Welche Linearisierung benutzt du denn für die Rückwärtsausgabe? oO bei pre-, post- oder in-order bekommst du, glaube ich, nicht wirklich das gewünschte ergebnis. Oder drehst du die in-order einfach um?

Dein Beispiel scheint nicht ganz richtig zu sein:


> von B bis M --> BAUM


das wird in einem binärem Suchbaum nicht klappen, denn A liegt nicht zwischen B und M (sofern wir hier vom wirklichen Alphabet sprechen)

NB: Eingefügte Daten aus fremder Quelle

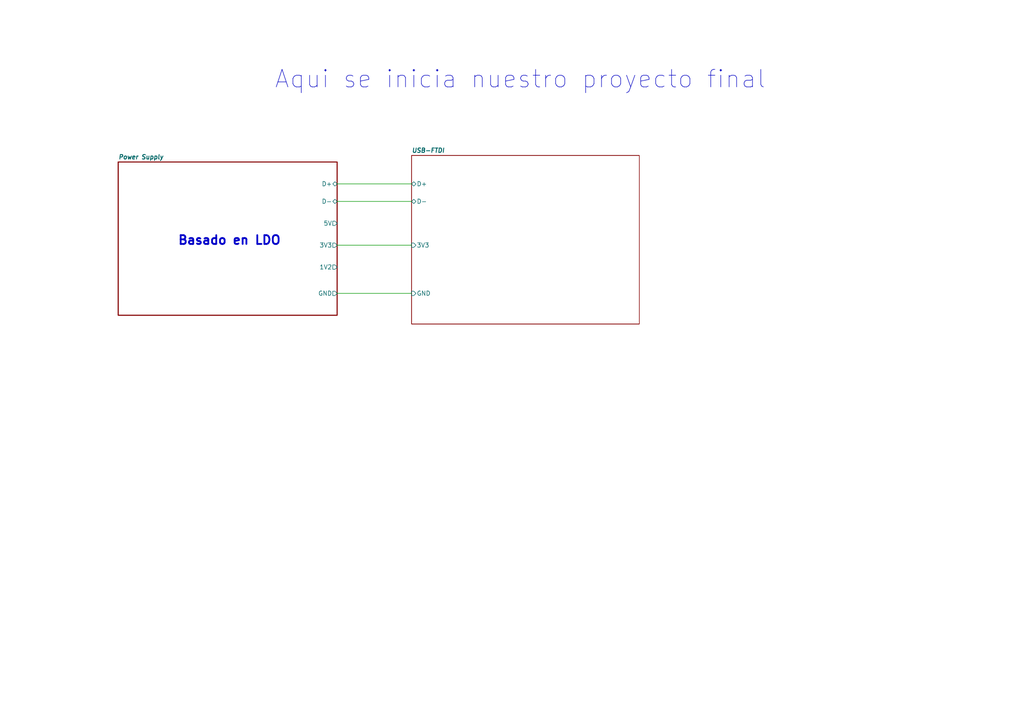
<source format=kicad_sch>
(kicad_sch
	(version 20231120)
	(generator "eeschema")
	(generator_version "8.0")
	(uuid "fadb8841-cd7a-4174-937d-7c393e857c90")
	(paper "A4")
	(lib_symbols)
	(wire
		(pts
			(xy 97.79 85.09) (xy 119.38 85.09)
		)
		(stroke
			(width 0)
			(type default)
		)
		(uuid "299ea214-9c60-4d41-bd0a-b038afcdff28")
	)
	(wire
		(pts
			(xy 97.79 58.42) (xy 119.38 58.42)
		)
		(stroke
			(width 0)
			(type default)
		)
		(uuid "39428b9c-757d-43da-8baa-40e5917f35da")
	)
	(wire
		(pts
			(xy 97.79 71.12) (xy 119.38 71.12)
		)
		(stroke
			(width 0)
			(type default)
		)
		(uuid "69275de8-d138-46ed-8a7e-9a07a5ea77d8")
	)
	(wire
		(pts
			(xy 97.79 53.34) (xy 119.38 53.34)
		)
		(stroke
			(width 0)
			(type default)
		)
		(uuid "fdd202ca-3537-480f-9218-764f44354b60")
	)
	(text "Basado en LDO"
		(exclude_from_sim no)
		(at 66.548 69.85 0)
		(effects
			(font
				(size 2.55 2.55)
				(thickness 0.51)
				(bold yes)
			)
		)
		(uuid "74b275d4-b860-4ff2-8097-a19c728916e0")
	)
	(text "Aqui se inicia nuestro proyecto final"
		(exclude_from_sim no)
		(at 150.876 23.114 0)
		(effects
			(font
				(size 5.08 5.08)
			)
		)
		(uuid "fd698abc-1a7f-4440-93e7-56ee8ffaf67f")
	)
	(sheet
		(at 119.38 45.085)
		(size 66.04 48.895)
		(fields_autoplaced yes)
		(stroke
			(width 0.1524)
			(type solid)
		)
		(fill
			(color 0 0 0 0.0000)
		)
		(uuid "8407417e-b7fd-4165-964b-a68bb857b9a8")
		(property "Sheetname" "USB-FTDI"
			(at 119.38 44.3734 0)
			(effects
				(font
					(size 1.27 1.27)
					(thickness 0.254)
					(bold yes)
					(italic yes)
				)
				(justify left bottom)
			)
		)
		(property "Sheetfile" "FTDI.kicad_sch"
			(at 119.38 94.5646 0)
			(effects
				(font
					(size 1.27 1.27)
				)
				(justify left top)
				(hide yes)
			)
		)
		(pin "D-" bidirectional
			(at 119.38 58.42 180)
			(effects
				(font
					(size 1.27 1.27)
				)
				(justify left)
			)
			(uuid "3344183d-0cdd-4b5d-9593-9510934317fa")
		)
		(pin "3V3" input
			(at 119.38 71.12 180)
			(effects
				(font
					(size 1.27 1.27)
				)
				(justify left)
			)
			(uuid "ea25843d-c72f-4f0b-9ac6-0c2d1e4c39e9")
		)
		(pin "GND" input
			(at 119.38 85.09 180)
			(effects
				(font
					(size 1.27 1.27)
				)
				(justify left)
			)
			(uuid "8cd94e9e-c5d5-426d-97c3-a05590b2b33b")
		)
		(pin "D+" bidirectional
			(at 119.38 53.34 180)
			(effects
				(font
					(size 1.27 1.27)
				)
				(justify left)
			)
			(uuid "2276408d-6fa3-45f2-b5a4-9a7598bae1d3")
		)
		(instances
			(project "fpga-utn"
				(path "/fadb8841-cd7a-4174-937d-7c393e857c90"
					(page "3")
				)
			)
		)
	)
	(sheet
		(at 34.29 46.99)
		(size 63.5 44.45)
		(stroke
			(width 0.254)
			(type solid)
		)
		(fill
			(color 0 0 0 0.0000)
		)
		(uuid "addbb95a-5ecf-43db-ab5f-45b593a9e920")
		(property "Sheetname" "Power Supply"
			(at 34.29 46.2784 0)
			(effects
				(font
					(size 1.27 1.27)
					(thickness 0.254)
					(bold yes)
					(italic yes)
				)
				(justify left bottom)
			)
		)
		(property "Sheetfile" "power_supply.kicad_sch"
			(at 34.29 92.0246 0)
			(effects
				(font
					(size 1.27 1.27)
				)
				(justify left top)
				(hide yes)
			)
		)
		(pin "D+" bidirectional
			(at 97.79 53.34 0)
			(effects
				(font
					(size 1.27 1.27)
				)
				(justify right)
			)
			(uuid "7754d066-eceb-4281-bff3-3b4353ce0ef1")
		)
		(pin "D-" bidirectional
			(at 97.79 58.42 0)
			(effects
				(font
					(size 1.27 1.27)
				)
				(justify right)
			)
			(uuid "18ccd051-a86f-437f-8367-e4d6385b66bf")
		)
		(pin "1V2" output
			(at 97.79 77.47 0)
			(effects
				(font
					(size 1.27 1.27)
				)
				(justify right)
			)
			(uuid "d1b84086-509f-4213-9eae-ed5e89bf01cd")
		)
		(pin "3V3" output
			(at 97.79 71.12 0)
			(effects
				(font
					(size 1.27 1.27)
				)
				(justify right)
			)
			(uuid "d4ed3520-393b-4fe9-89c9-6adbd350a028")
		)
		(pin "GND" output
			(at 97.79 85.09 0)
			(effects
				(font
					(size 1.27 1.27)
				)
				(justify right)
			)
			(uuid "d9d8d1eb-aff3-4e55-b89f-dd44b7249020")
		)
		(pin "5V" output
			(at 97.79 64.77 0)
			(effects
				(font
					(size 1.27 1.27)
				)
				(justify right)
			)
			(uuid "9855cd83-9707-4f26-b4f4-00426da385fc")
		)
		(instances
			(project "fpga-utn"
				(path "/fadb8841-cd7a-4174-937d-7c393e857c90"
					(page "2")
				)
			)
		)
	)
	(sheet_instances
		(path "/"
			(page "1")
		)
	)
)

</source>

Aber um generell einen Bereich anzugeben, müsste folgendes in der Linearisierungsmethode geschehen (bereich zwischen x und y)
a) wenn aktuelle Knoten < x ist, dann die "Ausgabe" einfach weglassen
b) wenn aktuelle Knoten > y ist, dann abbrechen.


----------



## marmadog (9. Jun 2010)

[JAVA=42] public void ausgabeRueckw(){
        System.out.println("--------- Ausgabe rueckwaerts -------------");
        Knoten<E> kp = sucheMax();
        while (kp != null) { 
           System.out.print(kp);
           kp = vorgaenger(kp);
           }
        System.out.println();
        } [/code]

und dies soll geschrieben werden:

[JAVA=42]void ausgabeIntervall(E von, E bis)[/code]


----------



## XHelp (9. Jun 2010)

Also das hier ist der binäre Suchbaum, wenn du ihn mit ('B','A','U','M','B','E','I','S','P','I','E','L') fütterst:


Deine Funktion würde "U" als max finden, und dann nur "UB" ausgeben. Zumindestmal sollte die es tun, wenn alles andere richtig gemacht wurde. (denn U hat nur einen Vorgängen, und dieser ist schon die Wurzel)

Und die Ausgabe mit dem Interval müsste mit der Idee aus meinem letzten Post klappen

[edit]
Habe mitlerweile das ganze selber Implementiert und die Idee, die ich zu dem Intervall hatte funktioniert auch in der Praxis.
[/edit]


----------